Inside Higher Education, the popular news and networking site for higher education enthusiasts like myself, recently posted an article about how African universities were perhaps just located in Africa but not really relevant to their communities. The article reports a recent Times Higher Education Universities Summit for BRICS and emerging economies, where Malegapuru Makgoba, the retiring vice-chancellor of the University of KwaZulu-Natal said:
“There is a major debate in South Africa about whether we have any African universities or just universities located in South Africa”.
This is a problem faced not only by African universities but also by universities in most of the developing world. Colonists established universities to train an elite class to serve in their Empires. After independence, most universities continued to draw curricula from the global North and faculty were sent abroad (this practice continues today) for graduate education.
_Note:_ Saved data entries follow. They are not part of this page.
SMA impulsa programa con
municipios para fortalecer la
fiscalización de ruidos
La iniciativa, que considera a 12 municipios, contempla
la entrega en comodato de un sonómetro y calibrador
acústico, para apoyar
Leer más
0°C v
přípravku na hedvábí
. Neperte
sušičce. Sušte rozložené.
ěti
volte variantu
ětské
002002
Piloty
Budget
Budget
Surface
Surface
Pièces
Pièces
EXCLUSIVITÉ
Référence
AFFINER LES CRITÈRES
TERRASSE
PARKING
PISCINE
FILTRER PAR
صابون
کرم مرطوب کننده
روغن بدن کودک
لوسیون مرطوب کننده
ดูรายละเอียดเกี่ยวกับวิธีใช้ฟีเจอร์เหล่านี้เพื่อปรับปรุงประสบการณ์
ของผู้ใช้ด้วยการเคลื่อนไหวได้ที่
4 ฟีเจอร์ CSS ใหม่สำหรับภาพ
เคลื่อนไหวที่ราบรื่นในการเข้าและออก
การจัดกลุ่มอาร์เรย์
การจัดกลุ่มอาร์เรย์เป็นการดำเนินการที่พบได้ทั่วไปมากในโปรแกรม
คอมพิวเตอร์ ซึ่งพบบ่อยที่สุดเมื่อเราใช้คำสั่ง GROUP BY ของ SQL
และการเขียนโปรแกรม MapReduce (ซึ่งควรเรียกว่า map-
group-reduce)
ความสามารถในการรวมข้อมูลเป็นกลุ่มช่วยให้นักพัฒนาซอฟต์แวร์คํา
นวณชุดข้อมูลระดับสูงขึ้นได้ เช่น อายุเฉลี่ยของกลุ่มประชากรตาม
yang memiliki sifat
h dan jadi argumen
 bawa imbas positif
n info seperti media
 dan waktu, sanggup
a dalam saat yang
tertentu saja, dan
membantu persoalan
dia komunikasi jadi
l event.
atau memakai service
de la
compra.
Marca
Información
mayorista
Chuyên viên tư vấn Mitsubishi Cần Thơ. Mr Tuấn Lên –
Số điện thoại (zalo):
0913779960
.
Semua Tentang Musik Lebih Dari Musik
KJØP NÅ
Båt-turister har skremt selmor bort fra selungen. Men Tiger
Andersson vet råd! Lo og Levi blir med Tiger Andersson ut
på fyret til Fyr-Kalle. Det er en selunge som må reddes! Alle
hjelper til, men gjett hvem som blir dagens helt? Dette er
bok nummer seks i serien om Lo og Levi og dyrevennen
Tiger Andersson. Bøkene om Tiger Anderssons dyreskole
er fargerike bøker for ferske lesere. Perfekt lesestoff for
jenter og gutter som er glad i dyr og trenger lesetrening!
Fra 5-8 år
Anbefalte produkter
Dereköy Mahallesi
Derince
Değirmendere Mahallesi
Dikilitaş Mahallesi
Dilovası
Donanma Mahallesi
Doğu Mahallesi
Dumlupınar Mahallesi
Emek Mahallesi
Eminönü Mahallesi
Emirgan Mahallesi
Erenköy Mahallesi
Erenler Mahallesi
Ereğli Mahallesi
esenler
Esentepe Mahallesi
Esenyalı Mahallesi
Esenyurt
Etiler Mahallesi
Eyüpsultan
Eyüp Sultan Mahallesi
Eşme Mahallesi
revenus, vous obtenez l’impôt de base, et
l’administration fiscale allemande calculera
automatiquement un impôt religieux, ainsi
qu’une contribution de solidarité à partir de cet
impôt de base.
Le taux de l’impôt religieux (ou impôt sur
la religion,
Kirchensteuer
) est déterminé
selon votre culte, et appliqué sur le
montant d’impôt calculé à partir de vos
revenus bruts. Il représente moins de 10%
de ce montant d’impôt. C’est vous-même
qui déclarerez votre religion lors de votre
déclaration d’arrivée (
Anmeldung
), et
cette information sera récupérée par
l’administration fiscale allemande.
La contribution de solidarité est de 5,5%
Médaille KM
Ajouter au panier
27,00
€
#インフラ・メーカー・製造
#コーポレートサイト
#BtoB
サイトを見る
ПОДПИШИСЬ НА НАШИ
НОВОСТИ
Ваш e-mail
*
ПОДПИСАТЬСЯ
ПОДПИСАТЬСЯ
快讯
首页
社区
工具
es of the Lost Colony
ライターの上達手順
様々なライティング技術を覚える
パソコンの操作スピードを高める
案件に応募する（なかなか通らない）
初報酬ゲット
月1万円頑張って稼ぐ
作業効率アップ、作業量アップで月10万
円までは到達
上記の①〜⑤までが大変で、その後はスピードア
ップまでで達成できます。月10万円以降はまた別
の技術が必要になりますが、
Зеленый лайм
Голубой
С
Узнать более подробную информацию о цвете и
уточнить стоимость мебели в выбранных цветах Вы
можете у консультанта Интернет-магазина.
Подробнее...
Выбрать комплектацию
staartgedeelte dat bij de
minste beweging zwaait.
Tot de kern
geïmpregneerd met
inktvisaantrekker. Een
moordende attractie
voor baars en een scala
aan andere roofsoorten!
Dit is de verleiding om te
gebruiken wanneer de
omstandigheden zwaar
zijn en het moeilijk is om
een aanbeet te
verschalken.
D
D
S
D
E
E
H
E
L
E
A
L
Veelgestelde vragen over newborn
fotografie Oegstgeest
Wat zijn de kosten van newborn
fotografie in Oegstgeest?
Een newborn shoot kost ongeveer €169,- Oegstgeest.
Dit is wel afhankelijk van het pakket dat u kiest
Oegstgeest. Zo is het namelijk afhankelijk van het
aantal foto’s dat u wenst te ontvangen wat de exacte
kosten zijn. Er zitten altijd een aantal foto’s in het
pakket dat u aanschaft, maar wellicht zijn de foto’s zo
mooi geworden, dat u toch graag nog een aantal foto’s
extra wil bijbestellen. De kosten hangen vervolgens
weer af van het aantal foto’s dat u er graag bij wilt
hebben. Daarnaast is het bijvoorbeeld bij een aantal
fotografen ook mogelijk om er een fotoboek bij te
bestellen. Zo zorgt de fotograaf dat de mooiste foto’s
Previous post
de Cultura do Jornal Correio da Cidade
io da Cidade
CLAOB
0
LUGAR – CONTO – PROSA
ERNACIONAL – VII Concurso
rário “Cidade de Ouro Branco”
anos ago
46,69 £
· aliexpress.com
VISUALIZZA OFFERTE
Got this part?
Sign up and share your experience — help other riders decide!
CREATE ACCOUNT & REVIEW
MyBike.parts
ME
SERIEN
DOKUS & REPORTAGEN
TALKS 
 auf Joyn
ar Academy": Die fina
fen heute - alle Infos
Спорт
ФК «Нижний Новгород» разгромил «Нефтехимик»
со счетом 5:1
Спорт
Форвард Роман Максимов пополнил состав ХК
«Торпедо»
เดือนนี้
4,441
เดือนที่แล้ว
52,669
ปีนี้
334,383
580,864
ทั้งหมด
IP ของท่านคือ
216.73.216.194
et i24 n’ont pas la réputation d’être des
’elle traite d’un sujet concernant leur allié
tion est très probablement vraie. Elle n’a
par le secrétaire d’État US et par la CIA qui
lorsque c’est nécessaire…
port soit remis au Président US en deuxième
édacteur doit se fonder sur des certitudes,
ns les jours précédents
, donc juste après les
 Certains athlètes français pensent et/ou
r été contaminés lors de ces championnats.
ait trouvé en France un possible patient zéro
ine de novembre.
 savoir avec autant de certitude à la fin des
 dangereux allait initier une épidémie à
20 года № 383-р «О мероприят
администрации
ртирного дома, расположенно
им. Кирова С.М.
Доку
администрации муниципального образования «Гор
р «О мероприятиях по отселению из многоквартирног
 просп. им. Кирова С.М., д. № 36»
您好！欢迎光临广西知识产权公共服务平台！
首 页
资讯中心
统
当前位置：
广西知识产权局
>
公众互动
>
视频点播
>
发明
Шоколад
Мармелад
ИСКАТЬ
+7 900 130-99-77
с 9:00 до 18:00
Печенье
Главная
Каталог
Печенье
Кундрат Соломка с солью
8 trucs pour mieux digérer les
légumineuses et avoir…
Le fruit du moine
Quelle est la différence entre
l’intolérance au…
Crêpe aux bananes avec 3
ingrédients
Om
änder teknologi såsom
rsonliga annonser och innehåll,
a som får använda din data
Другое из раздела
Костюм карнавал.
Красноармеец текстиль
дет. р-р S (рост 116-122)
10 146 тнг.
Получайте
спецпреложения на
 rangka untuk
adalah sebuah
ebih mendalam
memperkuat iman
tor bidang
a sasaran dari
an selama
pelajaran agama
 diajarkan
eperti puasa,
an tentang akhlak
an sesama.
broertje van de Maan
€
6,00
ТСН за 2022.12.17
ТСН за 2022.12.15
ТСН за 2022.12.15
The African university, like other universities in the global South, continued to mimic the Oxbridges and the Harvards in a variety of different ways. Most markedly, it is the curriculum that has not kept abreast of the needs of the Continent.
Although the recent announcement about the establishment of the Pan-African University indicates a move in the right direction, only time will tell whether there will be a genuine shift towards more relevant curricula. More importantly, it is the often conflicting goals of research and service that will need to come together in a more harmonized fashion so that community needs are served whilst excellence in (relevant) research continues to be a goal.